When I look back on some of my first hospital admissions, I associate them with some of the worst times of my life. At only 13, the anxiety and depression that I had merely just faced before engulfed me and became almost impossible to ignore. The worst of those memories? How alone I felt. I have two younger sisters, so once I became accustomed to hospital life my parents weren’t able to stay with me at night. And with work during the day, our visits were just visits, and I was alone many days and nights. Don’t get me wrong, I understand. I understand my parents did and are doing the very best they can to keep our family afloat, and that meant dividing their time between me in the hospital and work. Despite having an incredible support team, I did spend many days alone and relied on the resources and people in the hospital to keep me smiling and feeling safe.

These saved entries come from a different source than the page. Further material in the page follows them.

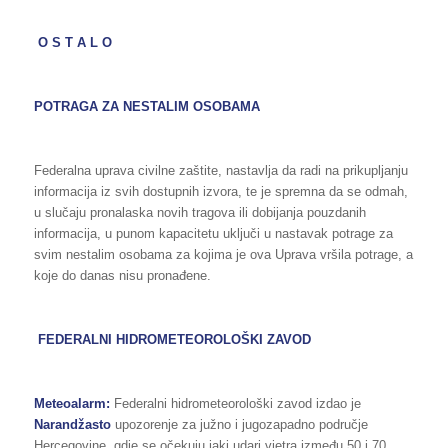
O S T A L O
POTRAGA ZA NESTALIM OSOBAMA
Federalna uprava civilne zaštite, nastavlja da radi na prikupljanju
informacija iz svih dostupnih izvora, te je spremna da se odmah,
u slučaju pronalaska novih tragova ili dobijanja pouzdanih
informacija, u punom kapacitetu uključi u nastavak potrage za
svim nestalim osobama za kojima je ova Uprava vršila potrage, a
koje do danas nisu pronađene.
FEDERALNI HIDROMETEOROLOŠKI ZAVOD
Meteoalarm:
Federalni hidrometeorološki zavod izdao je
Narandžasto
upozorenje za južno i jugozapadno područje
Hercegovine, gdje se očekuju jaki udari vjetra između 50 i 70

There was one night that I was lying in bed during a long admission, and it was just after my mom had left that I broke down in tears (as I usually do). I cried and cried, and for some reason, I couldn’t stop. The silence of my quiet, dark and empty room was so overwhelmingly loud and prevalent. I cried because I hated feeling alone. I was anxious and afraid, I yearned for home, I knew a discharge wasn’t in the near future and I just wept. That night I was so fed up with the reality I was forced to live and couldn’t change. I had two choices: to give up or give back. I could let the depression consume me, I could let the pain overtake me and I could let the exhaustion silence me. Or I could fight like hell to make sure no child ever had to lie in a hospital bed and cry for the reasons that I did. I’m sure you can assume which one I chose.
By deciding to give back, I have a reason to keep going. I’ve met so many kids with stories and hearts beyond their years. Over the years I have made connections with patients and their parents via social media, and I’ve attempted to create a movement that I still haven’t named. It comes with the promise of the company of not another nurse, doctor, family member or volunteer, but the promise of a friend who can understand what it’s like to lie in that hospital bed. It’s the promise of time spent with someone who won’t be intimidated by their reality or surroundings, it’s the promise of comfort in the form of a cozy blanket or a snuggle and it’s the promise of laughter through movies or conversation.

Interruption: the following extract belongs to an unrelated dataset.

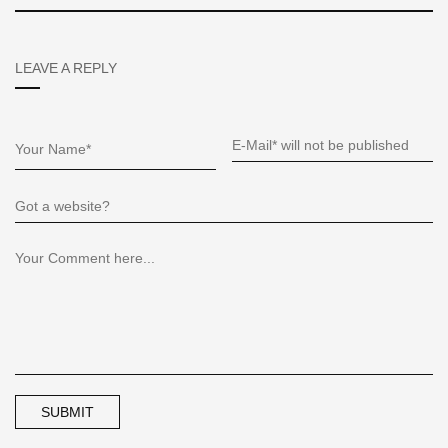
LEAVE A REPLY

For parents, it’s the promise of someone to love their children and understand their reality, it’s the promise of comfort that they can run down for a coffee or head home to be with their other children, it’s the promise of assurance and reassurance and it’s the promise of understanding and companionship.
For me, it’s the promise of a reason to get through every bad day and appreciate every good day, the promise of a reason to smile and persevere and the promise of a love that is a profound gift to give and receive.
I know that so long as I have those beautiful hearts to love, I will always have a reason to fight. I will always have a reason to persevere. It’s funny because I always thought that by giving back I would be helping others, but it has also helped me so much more than I can even begin to explain and more than I could have ever anticipated.
The promise that I made that night lying in my hospital bed was the beginning of a new era — a newfound love and appreciation for life, a different sense of gratitude, a deeper meaning to my purpose and a profound healing that has brought more restoration and relief than any medication or doctor could offer. My illnesses have altered and taken away so much of the way life used to be for me, but they will never take away my drive, love and ability to give back. So long as another child fights a battle they shouldn’t have, my heart and arms will always be open to them.
In all of these years of being sick, I’ve learned many lessons, but I had no idea that the greatest lesson I could learn was within myself — through the magnitude of the love and desire in my heart and the power of two open arms.